The report states: “The Commission has outlined seven key pillars for recovery with detailed recommendations covering: geography and local power; poverty and living standards; early years; education; apprenticeships and adult skills; digital access; and work and career progression.
“The Commission has frequently highlighted the importance of tackling geographical inequalities and supports the UK Government’s focus on this. But it wants to ensure that levelling up is as much about investment in people as it is about infrastructure.”
According to the report, around one in three (4.3 million) children in the UK which is 700,000 more than in 2012.
Both the child payment increase and the end to the two child limit for Universal Credit are part of the SMC’s £14 billion stimulus package to address the issue of child poverty.

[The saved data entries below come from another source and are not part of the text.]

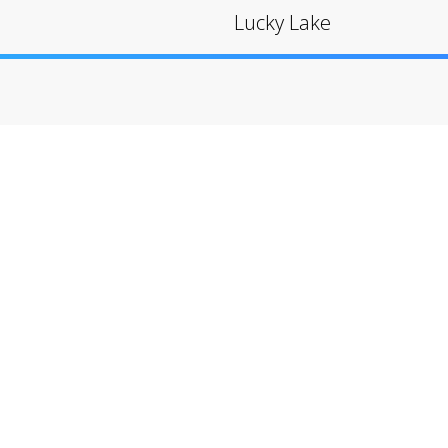
Lucky Lake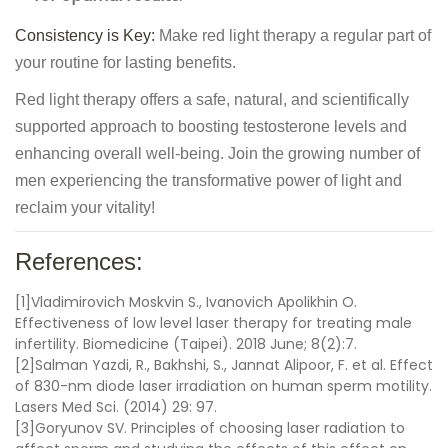
Consistency is Key:
Make red light therapy a regular part of
your routine for lasting benefits.
Red light therapy offers a safe, natural, and scientifically
supported approach to boosting testosterone levels and
enhancing overall well-being. Join the growing number of
men experiencing the transformative power of light and
reclaim your vitality!
References:
[1]Vladimirovich Moskvin S., Ivanovich Apolikhin O.
Effectiveness of low level laser therapy for treating male
infertility. Biomedicine (Taipei). 2018 June; 8(2):7.
[2]Salman Yazdi, R., Bakhshi, S., Jannat Alipoor, F. et al. Effect
of 830-nm diode laser irradiation on human sperm motility.
Lasers Med Sci. (2014) 29: 97.
[3]Goryunov SV.
Principles of choosing laser radiation to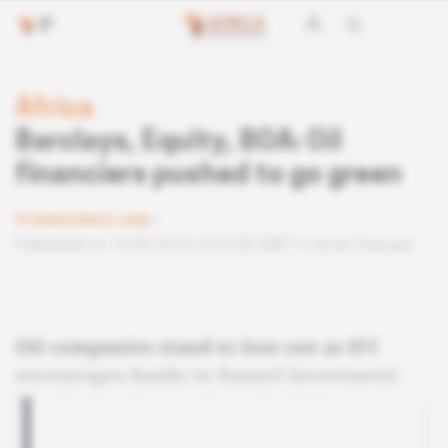
Africa
Barclays, Equity, BOA: Oil
financiers pushed to go green
Subscribers only
Published on 14.05.2019 at 03:30 GMT
Lire en français
Oil companies stand to lose out as IFC
encourages banks to funnel investment
into low-carbon projects in Africa.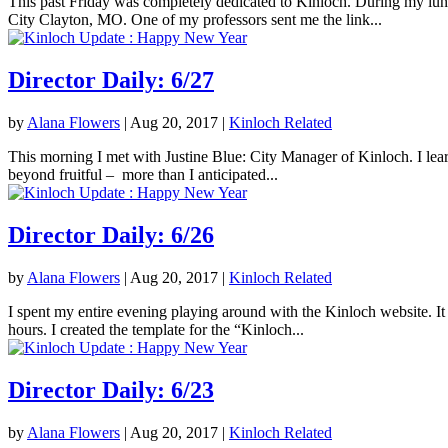
This past Friday was completely dedicated to Kinloch. During my lunc
City Clayton, MO. One of my professors sent me the link...
Director Daily: 6/27
by
Alana Flowers
|
Aug 20, 2017
|
Kinloch Related
This morning I met with Justine Blue: City Manager of Kinloch. I lea
beyond fruitful – more than I anticipated...
Director Daily: 6/26
by
Alana Flowers
|
Aug 20, 2017
|
Kinloch Related
I spent my entire evening playing around with the Kinloch website. It 
hours. I created the template for the “Kinloch...
Director Daily: 6/23
by
Alana Flowers
|
Aug 20, 2017
|
Kinloch Related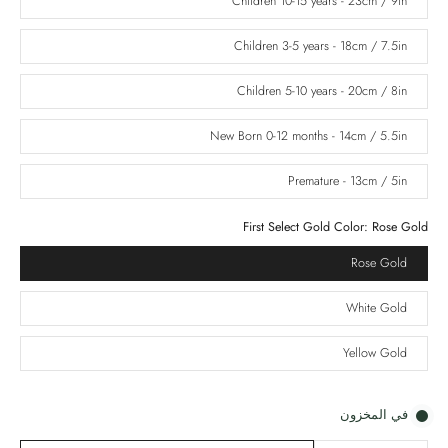
Children 10-15 years - 23cm / 9in
Children 3-5 years - 18cm / 7.5in
Children 5-10 years - 20cm / 8in
New Born 0-12 months - 14cm / 5.5in
Premature - 13cm / 5in
First Select Gold Color:
Rose Gold
Rose Gold
White Gold
Yellow Gold
في المخزون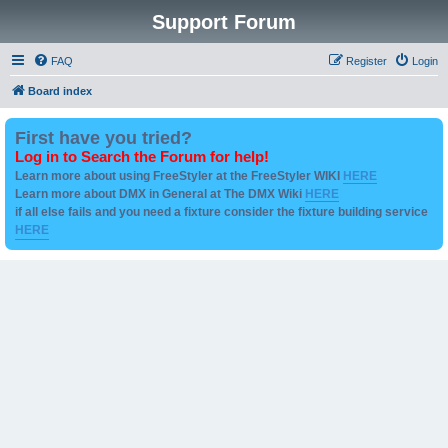
Support Forum
FAQ
Register
Login
Board index
First have you tried?
Log in to Search the Forum for help!
Learn more about using FreeStyler at the FreeStyler WIKI
HERE
Learn more about DMX in General at The DMX Wiki
HERE
if all else fails and you need a fixture consider the fixture building service
HERE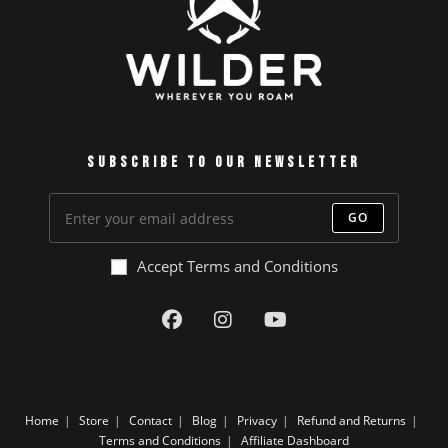
Subscribe to our Newsletter
GO
Accept Terms and Conditions
Home
Store
Contact
Blog
Privacy
Refund and Returns
Terms and Conditions
Affiliate Dashboard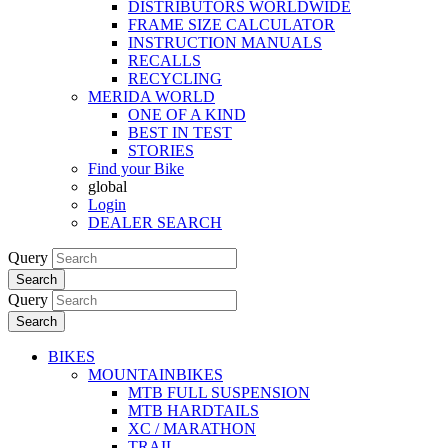
DISTRIBUTORS WORLDWIDE
FRAME SIZE CALCULATOR
INSTRUCTION MANUALS
RECALLS
RECYCLING
MERIDA WORLD
ONE OF A KIND
BEST IN TEST
STORIES
Find your Bike
global
Login
DEALER SEARCH
Query
Search
Query
Search
BIKES
MOUNTAINBIKES
MTB FULL SUSPENSION
MTB HARDTAILS
XC / MARATHON
TRAIL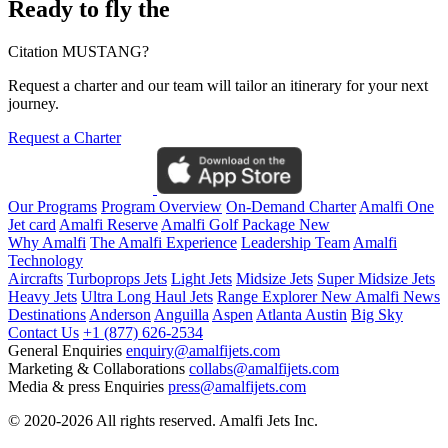
Ready to fly the
Citation MUSTANG?
Request a charter and our team will tailor an itinerary for your next
journey.
Request a Charter
Our Programs
Program Overview
On-Demand Charter
Amalfi One
Jet card
Amalfi Reserve
Amalfi Golf Package
New
Why Amalfi
The Amalfi Experience
Leadership Team
Amalfi
Technology
Aircrafts
Turboprops Jets
Light Jets
Midsize Jets
Super Midsize Jets
Heavy Jets
Ultra Long Haul Jets
Range Explorer
New
Amalfi News
Destinations
Anderson
Anguilla
Aspen
Atlanta
Austin
Big Sky
Contact Us
+1 (877) 626-2534
General Enquiries
enquiry@amalfijets.com
Marketing & Collaborations
collabs@amalfijets.com
Media & press Enquiries
press@amalfijets.com
© 2020-2026 All rights reserved. Amalfi Jets Inc.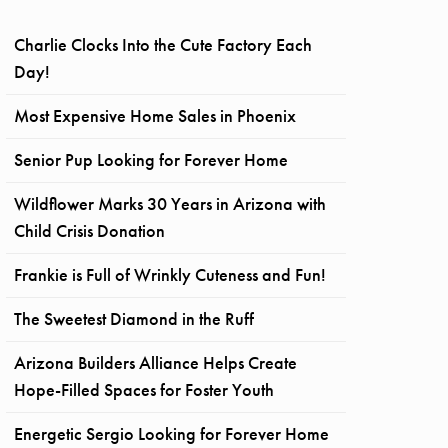
Charlie Clocks Into the Cute Factory Each
Day!
Most Expensive Home Sales in Phoenix
Senior Pup Looking for Forever Home
Wildflower Marks 30 Years in Arizona with
Child Crisis Donation
Frankie is Full of Wrinkly Cuteness and Fun!
The Sweetest Diamond in the Ruff
Arizona Builders Alliance Helps Create
Hope-Filled Spaces for Foster Youth
Energetic Sergio Looking for Forever Home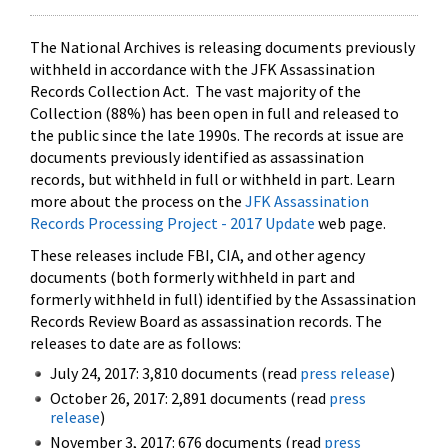
The National Archives is releasing documents previously
withheld in accordance with the JFK Assassination
Records Collection Act. The vast majority of the
Collection (88%) has been open in full and released to
the public since the late 1990s. The records at issue are
documents previously identified as assassination
records, but withheld in full or withheld in part. Learn
more about the process on the
JFK Assassination
Records Processing Project - 2017 Update
web page.
These releases include FBI, CIA, and other agency
documents (both formerly withheld in part and
formerly withheld in full) identified by the Assassination
Records Review Board as assassination records. The
releases to date are as follows:
July 24, 2017: 3,810 documents (read
press release
)
October 26, 2017: 2,891 documents (read
press
release
)
November 3, 2017: 676 documents (read
press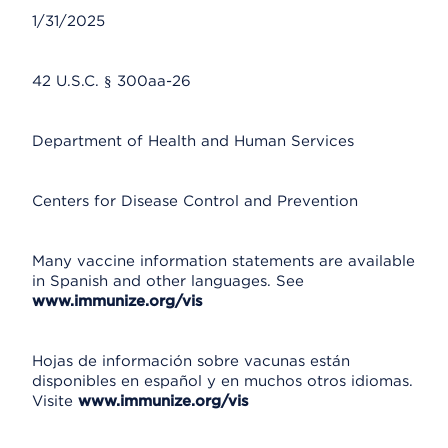
1/31/2025
42 U.S.C. § 300aa-26
Department of Health and Human Services
Centers for Disease Control and Prevention
Many vaccine information statements are available
in Spanish and other languages. See
www.immunize.org/vis
Hojas de información sobre vacunas están
disponibles en español y en muchos otros idiomas.
Visite
www.immunize.org/vis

The commission estimates that 1.5 million children across the country will be pulled out of poverty and deprivation if the government was to adopt this measure.
Furthermore, the package is part of a wider series of recommended recovery measures by the public body.
These measures include extending early years’ child care; additional funds for school children suffering in poverty; and a student premium for disadvantaged students between the ages of 16 and 19.
The SMC has asked the government to consider placing social mobility at the centre of its “levelling up” agenda, with the child benefit rise being a key part of it.
Addressing the report, Sandra Wallace, the interim Co-Chair of the SMC, explained: “Now is the time to take action and we must not shy away from difficult decisions. Now is the moment to level up opportunities for children across the country.
“Ending child poverty and investing significantly in education are two of the most impactful and influential things the UK government can do to improve social mobility.”
Steve Cooper, another interim Co-Chair of the SMC, said: “A recovery programme presents a chance to put social mobility at the top of the agenda, but it will have to be a group effort.
He added: “The UK Government urgently needs to take note of the issues raised in this report and put in place the proposed measures to help give children the best start in life.”